Uit de vaste rechtspraak van het Hof volgt dus dat een betrokkene bij de toepassing van Vo 883/2004 slechts kan beschikken over een woonplaats op het grondgebied van één lidstaat.4 Onbestreden is dat appellant vanaf 25 november 2005 niet meer ingeschreven stond in een Nederlands bevolkingsregister. Hij stond vanaf die datum ingeschreven in België en vanaf 23 augustus 2016 tot heden in Duitsland . Hoewel een inschrijving in een gemeentelijk bevolkingsregister niet doorslaggevend hoeft te zijn, kan voor de vaststelling van de woonplaats in beginsel wel worden uitgegaan van deze inschrijving. Dit is alleen anders, als aannemelijk wordt gemaakt dat de feitelijke woonsituatie niet met deze inschrijving overeenkomt.
4.8.
Evenals als de rechtbank oordeelt de Raad dat appellant niet aannemelijk heeft gemaakt dat hij in de periode in geding het centrum van zijn belangen en dus zijn woonplaats in Nederland had. De volgende omstandigheden, ontleend aan de gedingstukken en het besprokene ter zitting, acht de Raad hierbij van belang.
4.9.
Appellant heeft op enig moment een huis in Duitsland gekocht en heeft daar naar eigen zeggen gewoond om het huis te renoveren. Uit overgelegde nota’s van een notaris blijkt dat appellant in april 2016 ook een huis in [plaatsnaam 1] heeft gekocht en dat hij dat huis weer heeft verkocht in augustus 2019. Ondanks het feit dat appellant naar eigen zeggen vanaf april 2016 met zijn toenmalige vriendin in [plaatsnaam 1] heeft gewoond, heeft hij zich in augustus 2016 ingeschreven in een bevolkingsregister in Duitsland . Ook voor de Belastingdienst heeft appellant zich gepresenteerd als wonend in Duitsland . Zijn aanslag IB over 2018 is naar zijn Duitse adres gestuurd en appellant is niet aangeslagen voor premies volksverzekeringen. De door appellant overgelegde bankafschriften, nota’s en telefoonuitdraaien van de KPN, hebben slechts betrekking op enkele maanden in de periode in geding en zeggen weinig tot niets over de feitelijke woonplaats van appellant. De verklaringen van vrienden en kennissen van appellant zijn tot slot onvoldoende objectief om doorslaggevend te zijn voor het aannemen van een feitelijke woonplaats in Nederland.
4.10.
Hoewel uit de door appellant overgelegde stukken blijkt dat hij in de periode in geding banden met Nederland had, is de Raad niet tot de overtuiging gekomen dat appellant feitelijk zijn woonplaats had in Nederland. De Nederlandse wetgeving was daarom niet van toepassing en van verzekering voor de AOW kan in die periode geen sprake zijn.

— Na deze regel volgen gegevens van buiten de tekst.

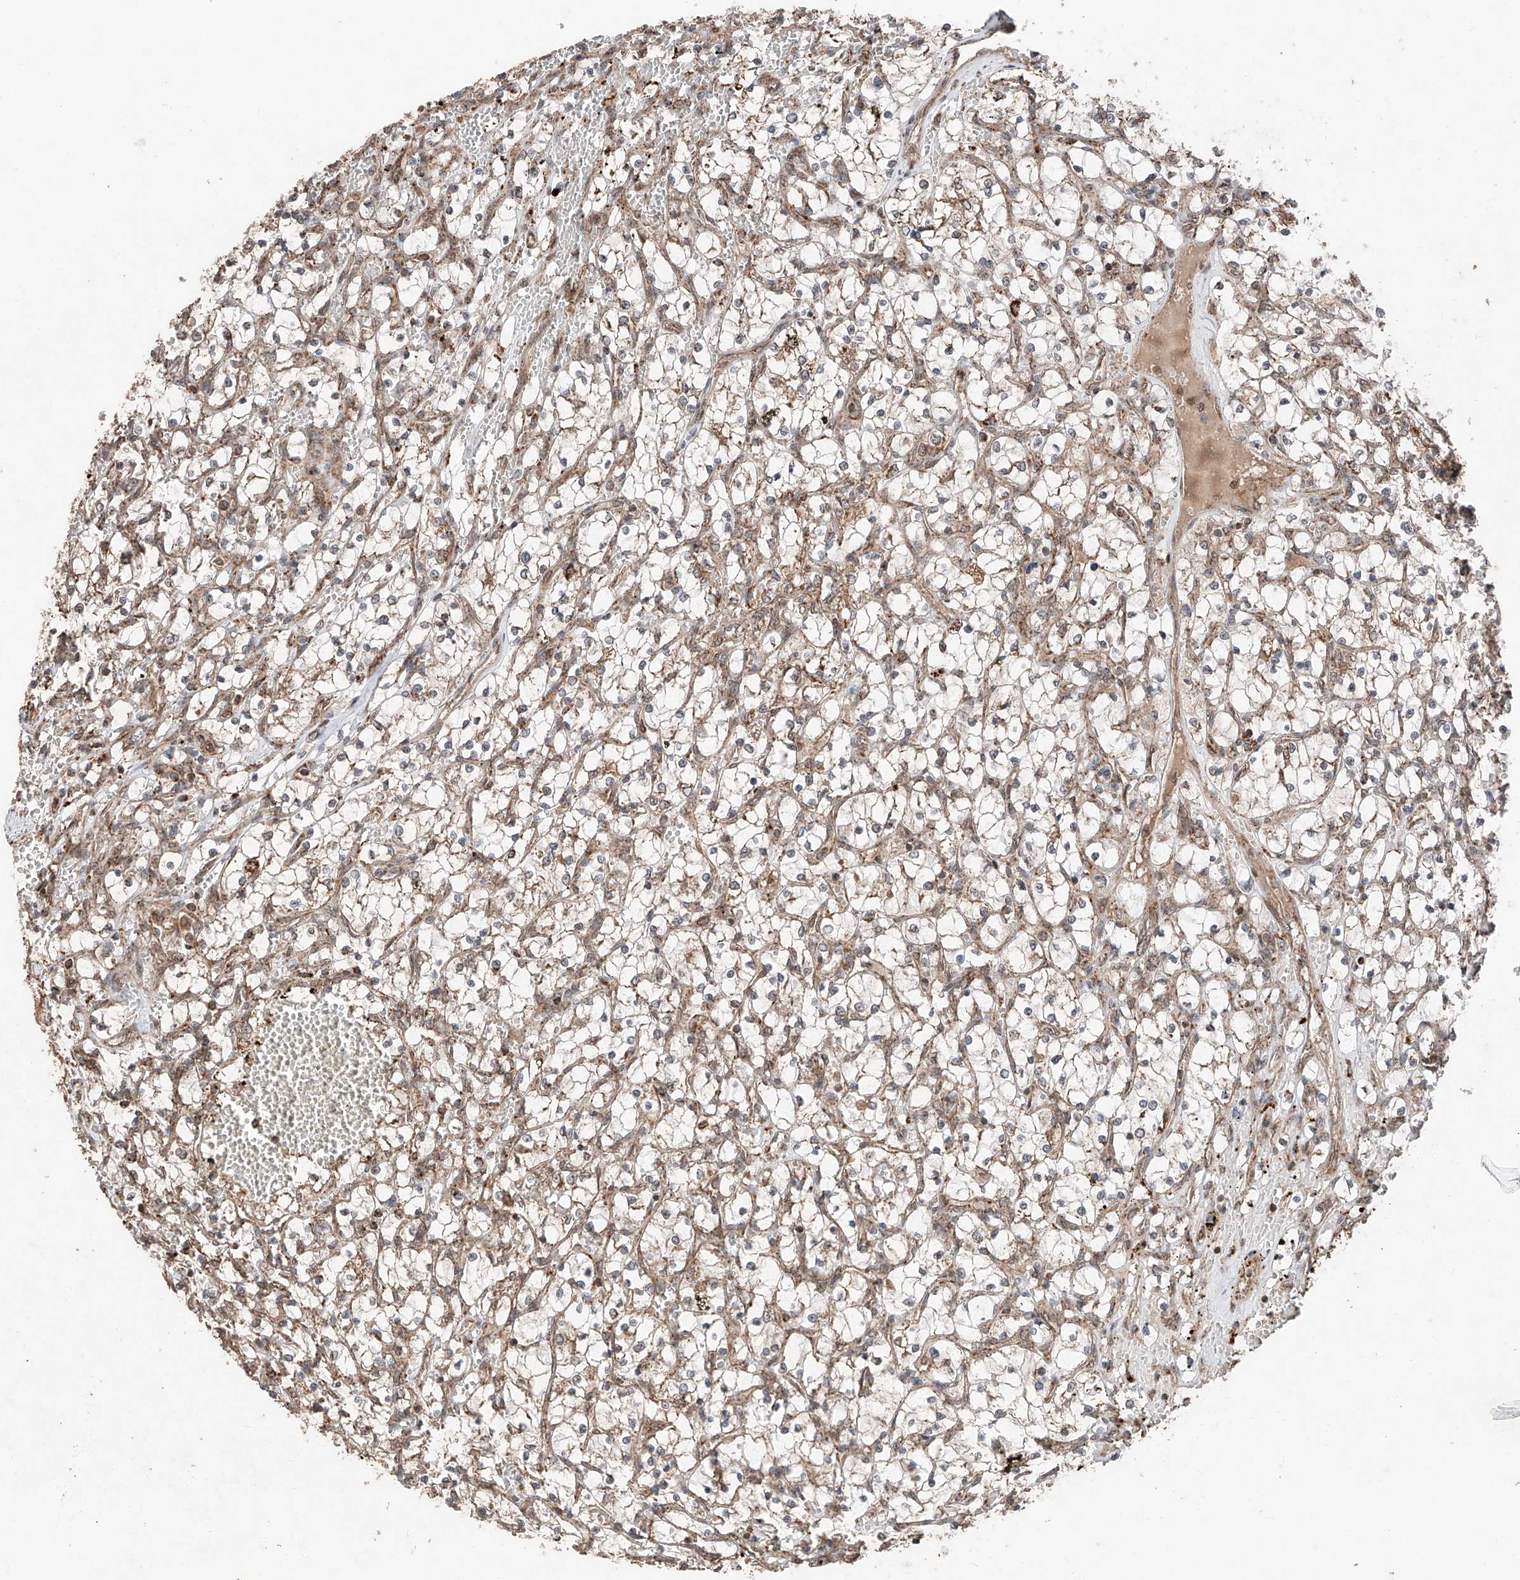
{"staining": {"intensity": "weak", "quantity": "25%-75%", "location": "cytoplasmic/membranous"}, "tissue": "renal cancer", "cell_type": "Tumor cells", "image_type": "cancer", "snomed": [{"axis": "morphology", "description": "Adenocarcinoma, NOS"}, {"axis": "topography", "description": "Kidney"}], "caption": "Human adenocarcinoma (renal) stained with a protein marker exhibits weak staining in tumor cells.", "gene": "ZSCAN29", "patient": {"sex": "female", "age": 69}}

Bijlage: voor deze uitspraak belangrijke wettelijke regels
Verordening (EG) 883/2004
Artikel 1 Definities
Voor de toepassing van deze verordening:
j) wordt onder „woonplaats” verstaan de plaats waar een persoon pleegt te wonen;
k) wordt onder „verblijfplaats” verstaan de tijdelijke verblijfplaats.

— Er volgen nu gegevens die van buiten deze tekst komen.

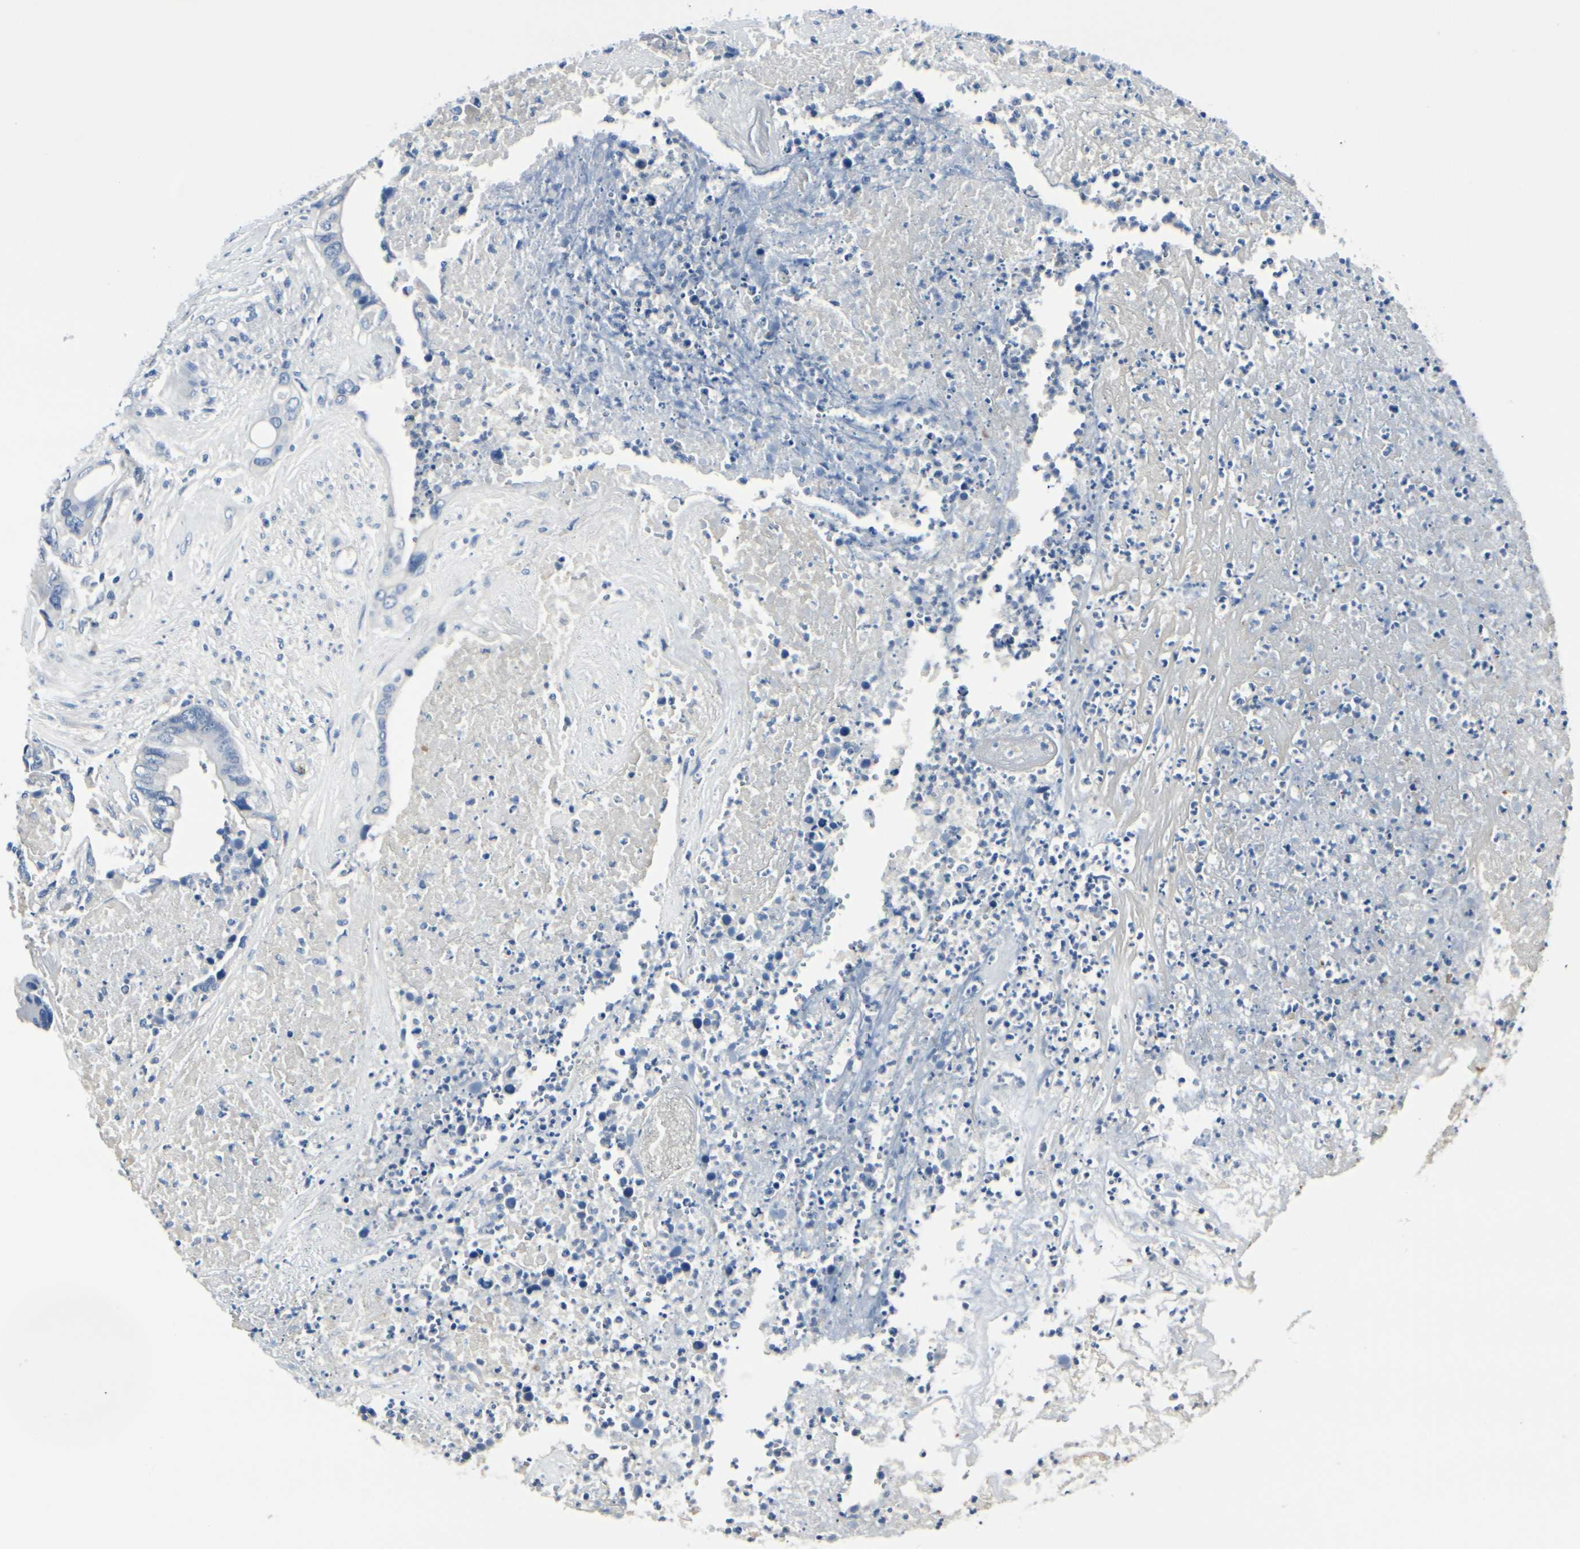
{"staining": {"intensity": "negative", "quantity": "none", "location": "none"}, "tissue": "colorectal cancer", "cell_type": "Tumor cells", "image_type": "cancer", "snomed": [{"axis": "morphology", "description": "Adenocarcinoma, NOS"}, {"axis": "topography", "description": "Rectum"}], "caption": "The histopathology image demonstrates no significant expression in tumor cells of colorectal cancer.", "gene": "TGFBR3", "patient": {"sex": "male", "age": 55}}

Artikel 11 Toepasselijke wetgeving
1. Degenen op wie deze verordening van toepassing is, zijn slechts aan de wetgeving van één lidstaat onderworpen. Welke die wetgeving is, wordt overeenkomstig deze titel vastgesteld.
2. (…)
3. Behoudens de artikelen 12 tot en met 16:
a. a) geldt voor degene die werkzaamheden al dan niet in loondienst verricht in een lidstaat, de wetgeving van die lidstaat;
b) geldt voor ambtenaren de wetgeving van de lidstaat waaronder de dienst waarbij zij werkzaam zijn, ressorteert;
c) geldt voor degene die een werkloosheidsuitkering ontvangt overeenkomstig artikel 65 volgens de wetgeving van de lidstaat van zijn woonplaats, de wetgeving van die lidstaat;
d) geldt voor degene die wordt opgeroepen of opnieuw wordt opgeroepen voor militaire dienst of vervangende burgerdienst in een lidstaat, de wetgeving van die lidstaat;
e) geldt voor eenieder op wie de bepalingen van de onderdelen a) tot en met d) niet van toepassing zijn, de wetgeving van de lidstaat van zijn woonplaats, onverminderd andere bepalingen van deze verordening die hem prestaties garanderen krachtens de wetgeving van een of meer andere lidstaten.
Verordening (EG) 987/2009
Artikel 11 Gegevens voor de vaststelling van de woonplaats
1. Indien tussen de organen van twee of meer lidstaten een verschil van mening bestaat over de vaststelling van de woonplaats van een persoon op wie de basisverordening van toepassing is, stellen deze organen in onderlinge overeenstemming het centrum van de belangen van de betrokkene vast op basis van een algemene beoordeling van alle beschikbare informatie met betrekking tot relevante feiten. Hiertoe behoren onder meer, in voorkomend
geval:
a. a) de duur en de continuïteit van de aanwezigheid op het grondgebied van de betrokken lidstaten;
b) de persoonlijke situatie van de betrokkene, waaronder:
i. i) de aard en de specifieke kenmerken van de uitgeoefende werkzaamheden, met name de plaats waar deze gewoonlijk worden uitgeoefend, het stabiele karakter van de werkzaamheden of de duur van een arbeidsovereenkomst;
ii) de gezinssituatie en de familiebanden;
iii) de uitoefening van onbezoldigde werkzaamheden;
iv) in het geval van studenten, de bron van hun inkomsten;
v) de huisvestingssituatie, met name hoe permanent deze is;
vi) de lidstaat waar de betrokkene geacht wordt te wonen voor belastingdoeleinden.
2. Indien de organen het na afweging van de in lid 1 genoemde, op relevante feiten gebaseerde criteria niet eens kunnen worden, wordt de intentie van de betrokkene, zoals deze blijkt uit de feiten en omstandigheden, met name de redenen om te verhuizen, voor de vaststelling van zijn woonplaats als doorslaggevend beschouwd.